Course Abstract

Training duration: 90 minutes

Gradient Boosted Trees have become a widely used method for prediction using structured data. They generally provide the best predictive power, but are sometimes criticized for being "difficult to interpret". However, to some degree, this criticism is misdirected -- rather than being uninterpretable, they simply have more complicated interpretations, reflecting a more sophisticated understanding of the underlying dynamics of the variables. In this course, we will work hands-on using XGBoost with real-world data sets to demonstrate how to approach data sets with the twin goals of prediction and understanding in a manner such that improvements in one area yield improvements in the other. Using modern tooling such as Individual Conditional Expectation (ICE) plots and SHAP, as well as a sense of curiosity, we will extract powerful insights that could not be gained from simpler methods. In particular, attention will be placed on how to approach a data set with the goal of understanding as well as prediction.


Learning Objectives

  • How to approach data exploration.

  • How to assess the ""coherence"" of a model

  • How to interpret complicated models (such as from Gradient Boosting or Random Forests)

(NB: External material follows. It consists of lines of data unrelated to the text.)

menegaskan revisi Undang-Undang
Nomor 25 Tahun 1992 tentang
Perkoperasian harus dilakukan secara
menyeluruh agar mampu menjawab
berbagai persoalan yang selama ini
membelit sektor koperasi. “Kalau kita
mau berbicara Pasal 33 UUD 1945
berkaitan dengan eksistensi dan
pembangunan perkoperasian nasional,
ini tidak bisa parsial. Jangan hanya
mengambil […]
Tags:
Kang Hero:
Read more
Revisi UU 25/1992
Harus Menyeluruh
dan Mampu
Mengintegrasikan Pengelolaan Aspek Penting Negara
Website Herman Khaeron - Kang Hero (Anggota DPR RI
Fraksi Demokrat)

  • How to ascribe reasons to individual predictions


Instructor Bio:

Principal | Numeristical

Brian Lucena,PhD

Brian Lucena is Principal at Numeristical and the creator of StructureBoost, ML-Insights, and SplineCalib. His mission is to enhance the understanding and application of modern machine learning and statistical techniques. He does this through academic research, open-source software development, and educational content such as live stream classes and interactive Jupyter notebooks. Additionally, he consults for organizations of all sizes from small startups to large public enterprises. In previous roles, he has served as SVP of Analytics at PCCI, Principal Data Scientist at Clover Health, and Chief Mathematician at Guardian Analytics. He has taught at numerous institutions including UC-Berkeley, Brown, USF, and the Metis Data Science Bootcamp.


Course Outline

Module1: Understanding the overall dynamics of your data and your model: 

- Using sophisticated modeling packages (like XGBoost) to understand more complicated dynamics in the data 

- How to approach data exploration to understand more complicated relationships between the variables in your data 

- Why the "coherence" of a model is important - arguably, on the same level as its predictive performance 

- How to assess the "coherence" of a model using ICE plots 

Module 2: Understanding and explaining individual predictions from the model 

- How to ascribe "reasons" to individual predictions 

- How to "consolidate" features to make the reasons more coherent and understandable 

- Using visualizations independently and from the SHAP package

Background knowledge

  • Background in Python, Numpy, Pandas, Scikit-learn

Real-world applications

  • Explaining how your model works to your boss or a business stakeholder in any industry.

  • Data scientists gain insights about the "real-world" from the finance, healthcare and other sensitive data and the model they have built.

  • Data science applications can give meaningful reasons for the predictions they make.